AI Agents Learn to Plan Complex Tasks from Egocentric Videos

TLDR: Researchers introduce a novel AI model called TAMFormer that enables agents to plan high-level actions from egocentric instructional videos. It uses a “Topological Affordance Memory” to store environmental affordances and goal associations, allowing the agent to understand possible actions and recover from deviations, leading to more robust and effective task planning in interactive environments.

Teaching artificial intelligence (AI) agents to perform complex activities by observing human demonstrations is a significant challenge. This is especially true when the observations come from an egocentric perspective, meaning the AI sees the world through the eyes of the demonstrator, much like a first-person video. This kind of learning is vital for developing advanced applications such as augmented reality assistants that guide users through tasks or sophisticated human-robot collaboration systems.

Traditional methods for task planning in AI often assume a complete understanding of the environment, where all possible states and actions are predefined. However, this approach falls short when dealing with dynamic, real-world visual inputs, where information is often incomplete and situations can change unexpectedly. Existing visual planning methods also frequently lack immediate feedback, making it difficult for an AI to correct mistakes or adapt if its planned actions don’t go as expected.

_Your instructions_. Pick up the article on AI agents that learn task planning from egocentric videos, and continue it after its final sentence. The items after this point are separate from the article and have no connection to it.

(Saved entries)
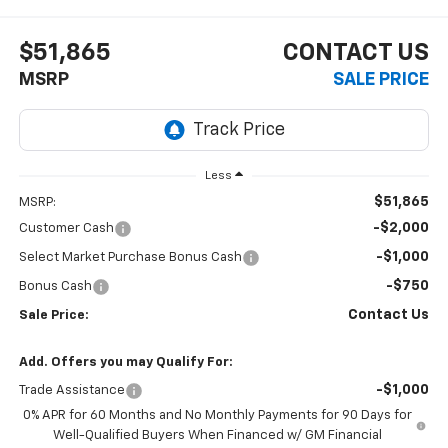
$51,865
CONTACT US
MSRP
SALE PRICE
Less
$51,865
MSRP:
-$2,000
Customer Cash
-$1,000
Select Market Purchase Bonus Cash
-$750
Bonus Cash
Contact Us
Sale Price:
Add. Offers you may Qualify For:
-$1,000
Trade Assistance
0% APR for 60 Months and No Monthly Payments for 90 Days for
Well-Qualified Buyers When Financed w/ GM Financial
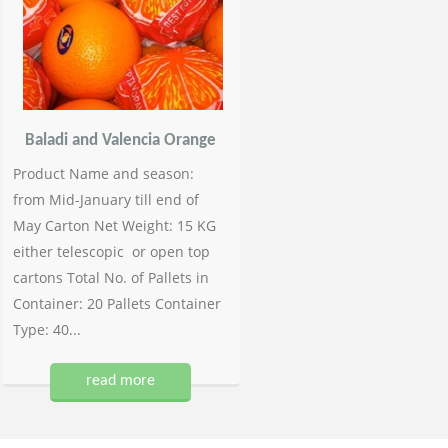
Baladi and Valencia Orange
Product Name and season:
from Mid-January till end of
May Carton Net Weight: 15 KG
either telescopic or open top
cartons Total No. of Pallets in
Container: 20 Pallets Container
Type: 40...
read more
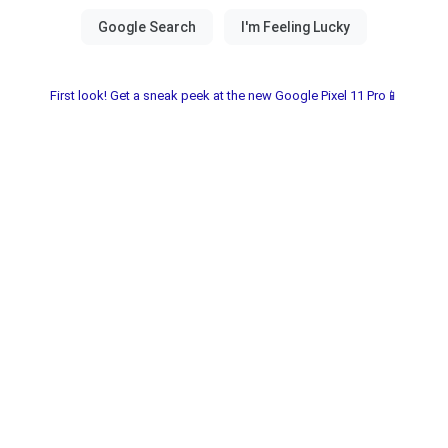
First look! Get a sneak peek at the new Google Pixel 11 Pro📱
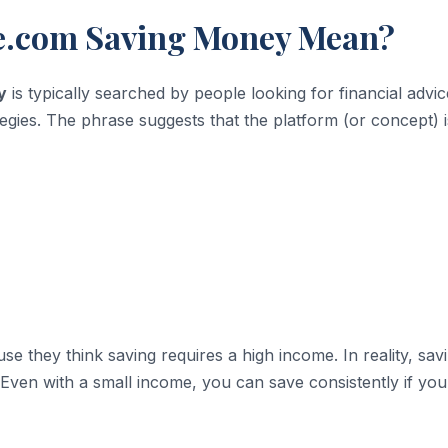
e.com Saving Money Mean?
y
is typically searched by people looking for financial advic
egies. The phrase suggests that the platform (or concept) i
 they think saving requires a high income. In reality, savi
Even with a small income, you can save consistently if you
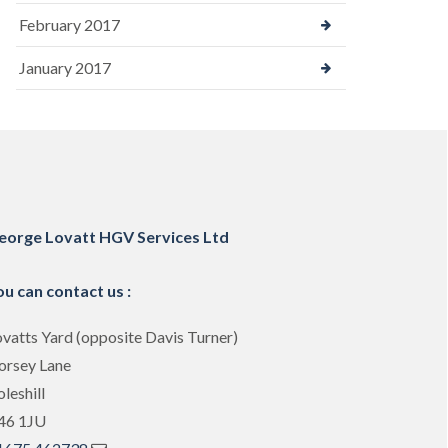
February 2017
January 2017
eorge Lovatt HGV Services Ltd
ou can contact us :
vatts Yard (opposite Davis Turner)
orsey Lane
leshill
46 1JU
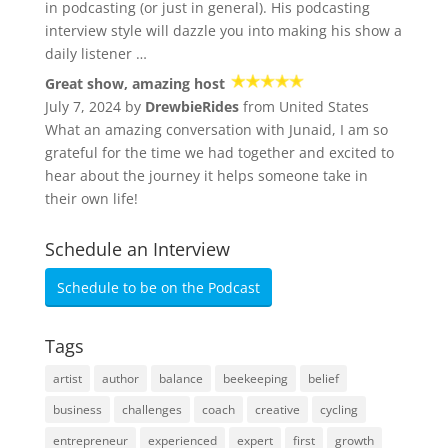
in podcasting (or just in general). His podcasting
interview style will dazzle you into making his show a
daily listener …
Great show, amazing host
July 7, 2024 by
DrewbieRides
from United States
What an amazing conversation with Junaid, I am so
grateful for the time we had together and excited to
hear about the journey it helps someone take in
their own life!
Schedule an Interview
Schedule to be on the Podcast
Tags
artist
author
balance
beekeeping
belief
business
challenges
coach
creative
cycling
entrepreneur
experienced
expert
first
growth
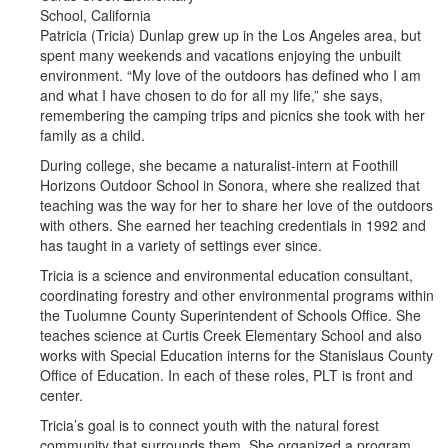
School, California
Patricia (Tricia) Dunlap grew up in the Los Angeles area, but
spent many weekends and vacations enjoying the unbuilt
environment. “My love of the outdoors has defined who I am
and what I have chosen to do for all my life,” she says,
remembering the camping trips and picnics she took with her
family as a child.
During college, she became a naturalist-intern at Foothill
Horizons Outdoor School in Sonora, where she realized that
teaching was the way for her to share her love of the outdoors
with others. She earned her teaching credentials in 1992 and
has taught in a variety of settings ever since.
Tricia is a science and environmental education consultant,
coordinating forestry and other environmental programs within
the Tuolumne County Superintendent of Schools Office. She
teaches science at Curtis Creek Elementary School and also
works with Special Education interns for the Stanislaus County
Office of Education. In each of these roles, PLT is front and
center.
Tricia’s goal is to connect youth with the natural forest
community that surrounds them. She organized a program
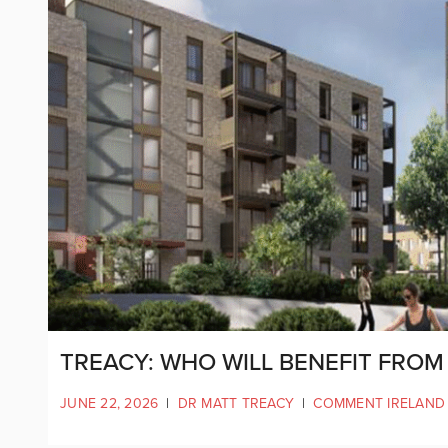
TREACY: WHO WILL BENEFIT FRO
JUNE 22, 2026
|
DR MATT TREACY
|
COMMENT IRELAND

_Task result_.
Introducing Interactive Action Planning

To address these limitations, researchers have proposed a new task called “Interactive Action Planning.” This task emphasizes several key elements: the ability to learn skills offline from recorded experiences without needing direct interaction during training, evaluating performance in an interactive environment, comprehending the given task’s description, and planning a sequence of actions while being fully aware of the surrounding environment.

The core idea is to enable AI agents to reason about their objectives, determine possible interactions in the current situation, and decide on appropriate actions. Just as humans draw upon past experiences to solve new problems, an AI agent needs to extract useful information from its history when planning in a new environment.

Topological Affordance Memory (TAM)

Inspired by how the human hippocampus plays a crucial role in memory by associating past experiences, the researchers introduce a novel memory structure called Topological Affordance Memory (TAM). This memory stores an expert’s successful past experiences in achieving specific goals. TAM consists of three main components:

Localization: This network identifies the most similar past situation in the memory based on the agent’s current visual observation.
Affordance Learning: This module learns what actions are possible or “afforded” by the current environment. For example, it learns that you can “grab a plate” if a plate is visible and within reach.
Goal Association: This function helps verify whether the agent’s current progress aligns with the overall task goal, especially when there might be multiple ways to achieve it.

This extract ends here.